> For the complete documentation index, see [llms.txt](https://docs.convai.com/api-docs/llms.txt). Markdown versions of documentation pages are available by appending `.md` to page URLs; this page is available as [Markdown](https://docs.convai.com/api-docs/api-reference/core-api-reference/live-apis-beta/client-to-server-messages.md).

# Client-to-server messages

All client-to-server messages are sent as JSON over the WebRTC data channel established after a successful `/connect` call. For message format conventions, status codes returned by the server, and a full index of all message types in both directions, see the [Message Glossary](/api-docs/api-reference/core-api-reference/live-apis-beta/message-glossary.md).

### Message envelope

Every client-to-server message uses this envelope:

```json
{
  "type": "<message-type>",
  "data": { ... }
}
```

| Field  | Type   | Required | Description                                                                           |
| ------ | ------ | -------- | ------------------------------------------------------------------------------------- |
| `type` | string | Yes      | The message type identifier.                                                          |
| `data` | object | No       | Message payload. Structure varies by message type. Omit for messages with no payload. |

The server acknowledges every client message with a `server-response` message. See [Server response](#server-response) below.

### Server response

The server sends a `server-response` message for every client-to-server message it receives, regardless of type.

```json
{
  "type": "server-response",
  "event_type": "tts-toggle",
  "status": "success",
  "message": "TTS enabled",
  "extras": {
    "enabled": true
  }
}
```

| Field        | Type           | Description                                                                |
| ------------ | -------------- | -------------------------------------------------------------------------- |
| `event_type` | string         | The client message type that triggered this response.                      |
| `status`     | string         | Processing status: `"success"`, `"error"`, `"processing"`, or `"pending"`. |
| `message`    | string or null | Human-readable description of the result.                                  |
| `extras`     | object or null | Additional event-specific data. Structure varies by event type.            |

**Status values:**

| Value          | Meaning                                         |
| -------------- | ----------------------------------------------- |
| `"success"`    | Message processed successfully.                 |
| `"error"`      | An error occurred.
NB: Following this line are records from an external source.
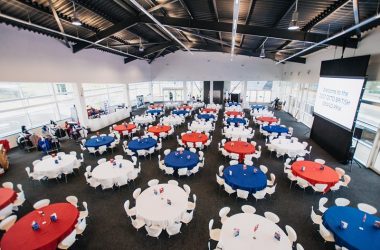
Where is `clothing racks`? The height and width of the screenshot is (250, 380). clothing racks is located at coordinates click(x=24, y=136), click(x=46, y=142), click(x=64, y=133), click(x=75, y=133).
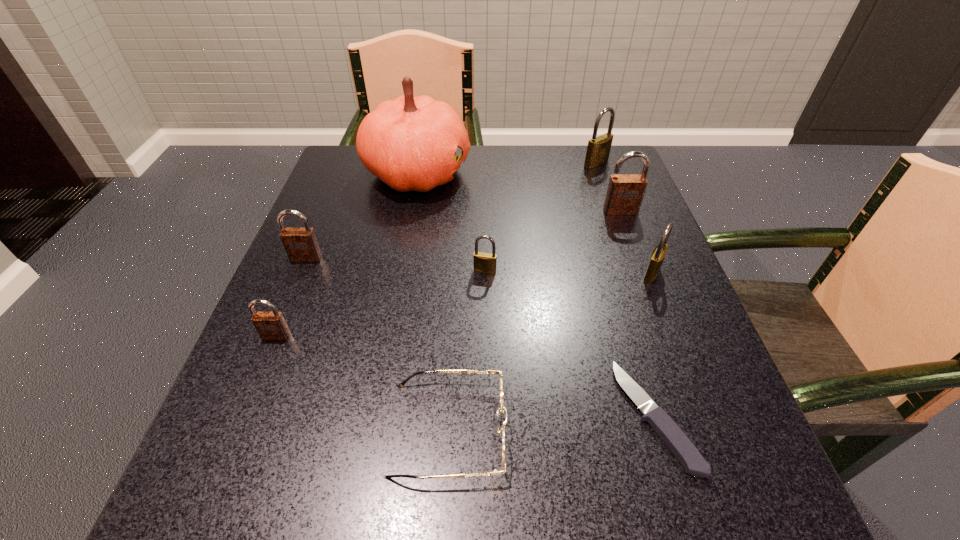
At what (x,y) coordinates should I click in order to perform the action: click on the third padlock from left to right. Please return your answer as a coordinate pair (x, y). The image size is (960, 540). Looking at the image, I should click on (485, 263).

Where is `the smallest brown padlock`? Image resolution: width=960 pixels, height=540 pixels. the smallest brown padlock is located at coordinates (270, 325).

The height and width of the screenshot is (540, 960). I want to click on the nearest padlock, so click(270, 325).

The height and width of the screenshot is (540, 960). In order to click on green spectacles in this screenshot , I will do `click(503, 409)`.

Where is `the second shortest object`? the second shortest object is located at coordinates (503, 409).

Locate an element on the screen. Image resolution: width=960 pixels, height=540 pixels. steak knife is located at coordinates (679, 444).

You are a GUI agent. You are given a task and a screenshot of the screen. Output one action in this format:
    pyautogui.click(x=<x>, y=<y>)
    Task: Click on the vacant space located on the front-facing side of the tallest object
    
    Given the screenshot: What is the action you would take?
    pyautogui.click(x=589, y=172)

Where is `free space located on the left of the farthest padlock`? free space located on the left of the farthest padlock is located at coordinates (429, 163).

What are the coordinates of `free space located on the front-facing side of the farthest brown padlock` in the screenshot? It's located at (665, 332).

I want to click on vacant space located on the left of the second smallest brass padlock, so click(594, 274).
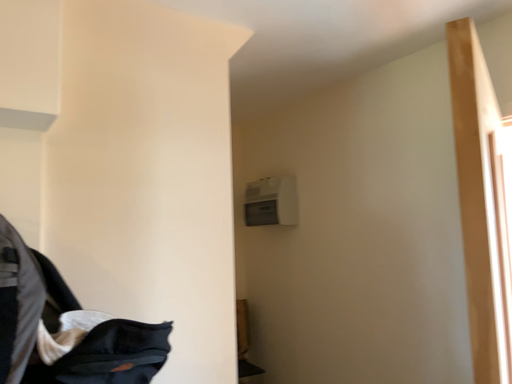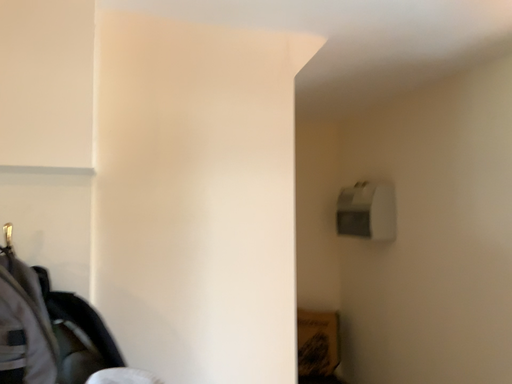
Question: Which way did the camera rotate in the video?

Choices:
 (A) rotated left
 (B) rotated right

Answer: (A)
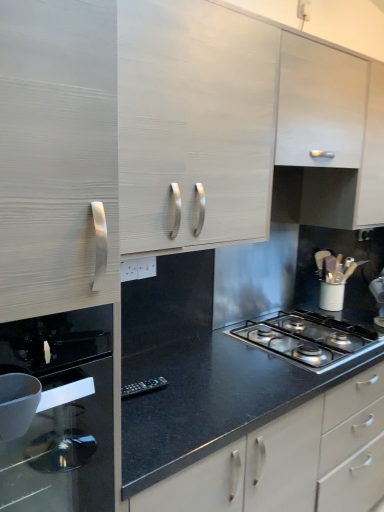
Question: From a real-world perspective, relative to polished stainless steel gas stove at center, is matte white cabinet at upper left, which ranks as the first cabinetry in left-to-right order, vertically above or below?

Choices:
 (A) below
 (B) above

Answer: (B)

Question: Would you say matte white cabinet at upper left, which ranks as the second cabinetry in right-to-left order, is to the left or to the right of polished stainless steel gas stove at center in the picture?

Choices:
 (A) right
 (B) left

Answer: (B)

Question: Which of these objects is positioned closest to the matte white cabinet at upper left, which ranks as the first cabinetry in left-to-right order?

Choices:
 (A) white matte utensil holder at right
 (B) black glass oven at left
 (C) polished stainless steel gas stove at center
 (D) white wood cabinet at upper center, the 1th cabinetry in the right-to-left sequence

Answer: (D)

Question: Which object is the farthest from the black glass oven at left?

Choices:
 (A) matte white cabinet at upper left, which ranks as the first cabinetry in left-to-right order
 (B) polished stainless steel gas stove at center
 (C) white wood cabinet at upper center, the 1th cabinetry in the right-to-left sequence
 (D) white matte utensil holder at right

Answer: (D)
Check `message` for details. |
| `"processing"` | Message is being processed asynchronously.      |
| `"pending"`    | Message received but processing is delayed.     |

***

### Interaction & events

#### trigger-message

Triggers a narrative event, sends contextual information to the bot, or initiates specific bot behaviors.

```json
{
  "type": "trigger-message",
  "data": {
    "trigger_name": "greeting",
    "trigger_message": "User entered the room"
  }
}
```

| Field             | Type   | Required | Description                                 |
| ----------------- | ------ | -------- | ------------------------------------------- |
| `trigger_name`    | string | No       | Name or identifier of the trigger.          |
| `trigger_message` | string | No       | Context or message content for the trigger. |

**Use cases:**

* Notify the bot of in-scene events, such as a player entering an area or completing a quest.
* Send contextual triggers to drive narrative flow.
* Initiate specific bot behaviors tied to named triggers.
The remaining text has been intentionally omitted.